Extracted data entries
▼
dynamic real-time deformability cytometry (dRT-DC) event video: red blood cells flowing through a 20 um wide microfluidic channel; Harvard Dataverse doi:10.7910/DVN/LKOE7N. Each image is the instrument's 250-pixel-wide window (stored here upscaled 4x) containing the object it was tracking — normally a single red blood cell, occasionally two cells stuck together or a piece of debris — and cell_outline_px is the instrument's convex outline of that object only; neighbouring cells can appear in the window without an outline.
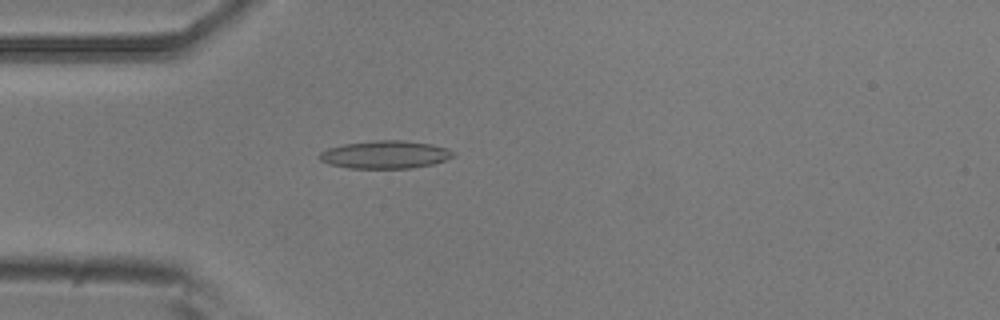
{"species": "common noctule bat (a hibernating species)", "species_latin": "Nyctalus noctula", "temperature_condition": "room temperature", "stored_images_in_passage": 54, "camera_frame_rate_fps": 3000, "um_per_image_px": 0.085, "animal": {"sex": "male", "body_mass_g": 20.5, "forearm_length_mm": 52.5}, "frame": {"image": 1, "passage_image": 15, "time_ms": 4.667, "image_size_px": [1000, 320], "cell_outline_px": [[456, 152], [452, 156], [444, 160], [432, 164], [412, 168], [348, 168], [328, 164], [320, 160], [320, 152], [328, 148], [344, 144], [376, 140], [404, 140], [432, 144], [448, 148]], "centroid_in_image_um": [32.75, 13.14], "position_along_channel_um": 52.3, "area_um2": 21.68}}
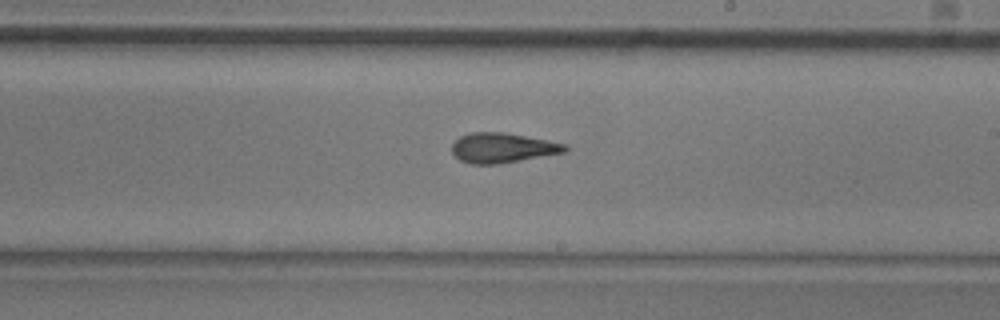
{"frame": {"image": 2, "passage_image": 31, "time_ms": 10.0, "image_size_px": [1000, 320], "cell_outline_px": [[568, 148], [564, 152], [500, 164], [468, 164], [460, 160], [452, 152], [452, 144], [460, 136], [472, 132], [504, 132], [568, 144]], "centroid_in_image_um": [42.7, 12.57], "position_along_channel_um": 246.3, "area_um2": 19.65}}
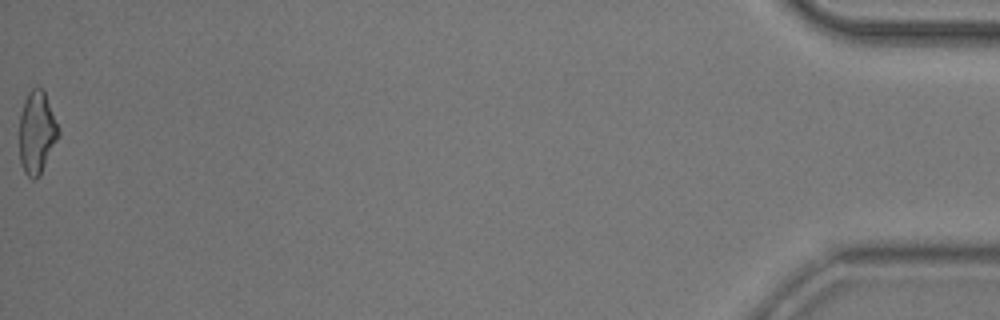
{"frame": {"image": 3, "passage_image": 54, "time_ms": 17.667, "image_size_px": [1000, 320], "cell_outline_px": [[60, 136], [40, 176], [36, 180], [32, 180], [24, 172], [20, 164], [20, 116], [24, 100], [28, 92], [36, 84], [44, 92], [60, 132]], "centroid_in_image_um": [3.13, 11.31], "position_along_channel_um": 432.1, "area_um2": 18.9}, "authors_computed_cell_mechanics": {"area_um2": 19.5942, "velocity_mm_per_s": 3.7583, "shape_relaxation_time_tau1_ms": null, "shape_relaxation_time_tau2_ms": 2.9246, "deformation_change_tau1": null, "deformation_change_tau2": 0.1319}}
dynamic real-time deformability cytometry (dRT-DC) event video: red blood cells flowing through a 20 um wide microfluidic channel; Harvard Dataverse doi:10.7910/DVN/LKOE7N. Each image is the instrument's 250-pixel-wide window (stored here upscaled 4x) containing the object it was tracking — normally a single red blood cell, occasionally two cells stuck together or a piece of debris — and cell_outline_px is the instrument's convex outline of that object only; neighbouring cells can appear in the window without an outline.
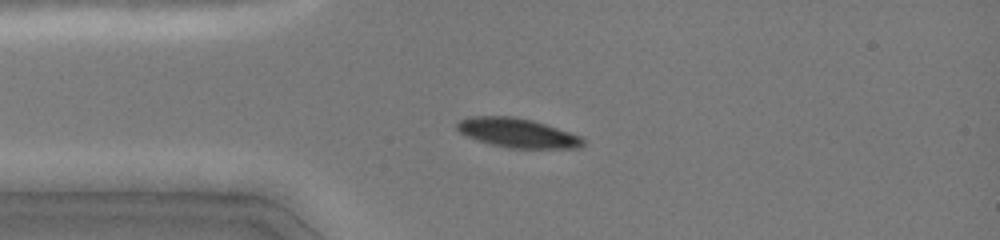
{"species": "common noctule bat (a hibernating species)", "species_latin": "Nyctalus noctula", "temperature_condition": "cold", "stored_images_in_passage": 18, "camera_frame_rate_fps": 3000, "um_per_image_px": 0.085, "animal": {"sex": "female", "body_mass_g": 19.0, "forearm_length_mm": 51.5}, "frame": {"image": 1, "passage_image": 11, "time_ms": 3.333, "image_size_px": [1000, 240], "cell_outline_px": [[588, 144], [580, 148], [508, 148], [492, 144], [468, 136], [460, 132], [456, 128], [456, 124], [460, 120], [468, 116], [512, 116], [532, 120], [580, 136]], "centroid_in_image_um": [44.0, 11.3], "position_along_channel_um": 41.0, "area_um2": 21.33}}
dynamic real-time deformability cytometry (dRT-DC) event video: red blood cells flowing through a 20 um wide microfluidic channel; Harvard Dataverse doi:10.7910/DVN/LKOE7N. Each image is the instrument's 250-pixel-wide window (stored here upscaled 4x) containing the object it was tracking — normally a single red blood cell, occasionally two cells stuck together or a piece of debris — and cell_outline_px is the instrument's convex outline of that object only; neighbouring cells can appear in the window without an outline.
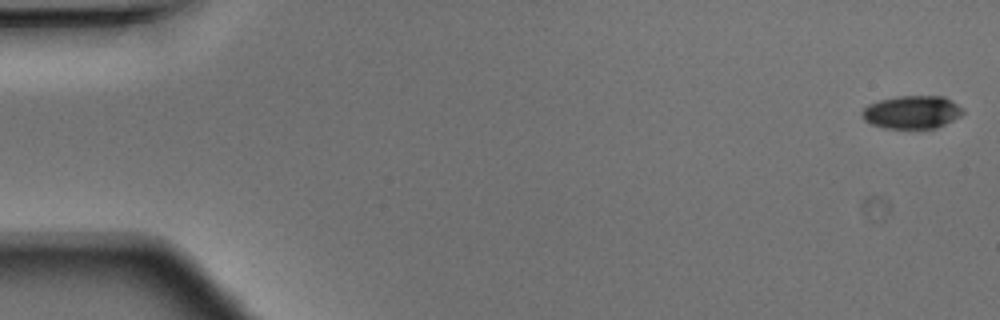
{"species": "Egyptian fruit bat (a non-hibernating species)", "species_latin": "Rousettus aegyptiacus", "temperature_condition": "warm", "stored_images_in_passage": 48, "camera_frame_rate_fps": 3000, "um_per_image_px": 0.085, "animal": {"sex": "male"}, "frame": {"image": 1, "passage_image": 1, "time_ms": 0.0, "image_size_px": [1000, 320], "cell_outline_px": [[964, 112], [960, 116], [936, 128], [884, 128], [872, 124], [864, 120], [860, 112], [868, 104], [880, 100], [896, 96], [944, 96], [952, 100], [964, 108]], "centroid_in_image_um": [77.52, 9.52], "position_along_channel_um": 7.5, "area_um2": 19.48}}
▲
### Do this:
Give all the entries again exactly, dropping each picture.

### Exercise result:
dynamic real-time deformability cytometry (dRT-DC) event video: red blood cells flowing through a 20 um wide microfluidic channel; Harvard Dataverse doi:10.7910/DVN/LKOE7N. Each image is the instrument's 250-pixel-wide window (stored here upscaled 4x) containing the object it was tracking — normally a single red blood cell, occasionally two cells stuck together or a piece of debris — and cell_outline_px is the instrument's convex outline of that object only; neighbouring cells can appear in the window without an outline.
{"species": "common noctule bat (a hibernating species)", "species_latin": "Nyctalus noctula", "temperature_condition": "room temperature", "stored_images_in_passage": 54, "camera_frame_rate_fps": 3000, "um_per_image_px": 0.085, "animal": {"sex": "male", "body_mass_g": 20.5, "forearm_length_mm": 52.5}, "frame": {"image": 1, "passage_image": 15, "time_ms": 4.667, "image_size_px": [1000, 320], "cell_outline_px": [[456, 152], [452, 156], [444, 160], [432, 164], [412, 168], [348, 168], [328, 164], [320, 160], [320, 152], [328, 148], [344, 144], [376, 140], [404, 140], [432, 144], [448, 148]], "centroid_in_image_um": [32.75, 13.14], "position_along_channel_um": 52.3, "area_um2": 21.68}}
{"frame": {"image": 2, "passage_image": 31, "time_ms": 10.0, "image_size_px": [1000, 320], "cell_outline_px": [[568, 148], [564, 152], [500, 164], [468, 164], [460, 160], [452, 152], [452, 144], [460, 136], [472, 132], [504, 132], [568, 144]], "centroid_in_image_um": [42.7, 12.57], "position_along_channel_um": 246.3, "area_um2": 19.65}}
{"frame": {"image": 3, "passage_image": 54, "time_ms": 17.667, "image_size_px": [1000, 320], "cell_outline_px": [[60, 136], [40, 176], [36, 180], [32, 180], [24, 172], [20, 164], [20, 116], [24, 100], [28, 92], [36, 84], [44, 92], [60, 132]], "centroid_in_image_um": [3.13, 11.31], "position_along_channel_um": 432.1, "area_um2": 18.9}, "authors_computed_cell_mechanics": {"area_um2": 19.5942, "velocity_mm_per_s": 3.7583, "shape_relaxation_time_tau1_ms": null, "shape_relaxation_time_tau2_ms": 2.9246, "deformation_change_tau1": null, "deformation_change_tau2": 0.1319}}
dynamic real-time deformability cytometry (dRT-DC) event video: red blood cells flowing through a 20 um wide microfluidic channel; Harvard Dataverse doi:10.7910/DVN/LKOE7N. Each image is the instrument's 250-pixel-wide window (stored here upscaled 4x) containing the object it was tracking — normally a single red blood cell, occasionally two cells stuck together or a piece of debris — and cell_outline_px is the instrument's convex outline of that object only; neighbouring cells can appear in the window without an outline.
{"species": "common noctule bat (a hibernating species)", "species_latin": "Nyctalus noctula", "temperature_condition": "cold", "stored_images_in_passage": 18, "camera_frame_rate_fps": 3000, "um_per_image_px": 0.085, "animal": {"sex": "female", "body_mass_g": 19.0, "forearm_length_mm": 51.5}, "frame": {"image": 1, "passage_image": 11, "time_ms": 3.333, "image_size_px": [1000, 240], "cell_outline_px": [[588, 144], [580, 148], [508, 148], [492, 144], [468, 136], [460, 132], [456, 128], [456, 124], [460, 120], [468, 116], [512, 116], [532, 120], [580, 136]], "centroid_in_image_um": [44.0, 11.3], "position_along_channel_um": 41.0, "area_um2": 21.33}}
dynamic real-time deformability cytometry (dRT-DC) event video: red blood cells flowing through a 20 um wide microfluidic channel; Harvard Dataverse doi:10.7910/DVN/LKOE7N. Each image is the instrument's 250-pixel-wide window (stored here upscaled 4x) containing the object it was tracking — normally a single red blood cell, occasionally two cells stuck together or a piece of debris — and cell_outline_px is the instrument's convex outline of that object only; neighbouring cells can appear in the window without an outline.
{"species": "Egyptian fruit bat (a non-hibernating species)", "species_latin": "Rousettus aegyptiacus", "temperature_condition": "warm", "stored_images_in_passage": 48, "camera_frame_rate_fps": 3000, "um_per_image_px": 0.085, "animal": {"sex": "male"}, "frame": {"image": 1, "passage_image": 1, "time_ms": 0.0, "image_size_px": [1000, 320], "cell_outline_px": [[964, 112], [960, 116], [936, 128], [884, 128], [872, 124], [864, 120], [860, 112], [868, 104], [880, 100], [896, 96], [944, 96], [952, 100], [964, 108]], "centroid_in_image_um": [77.52, 9.52], "position_along_channel_um": 7.5, "area_um2": 19.48}}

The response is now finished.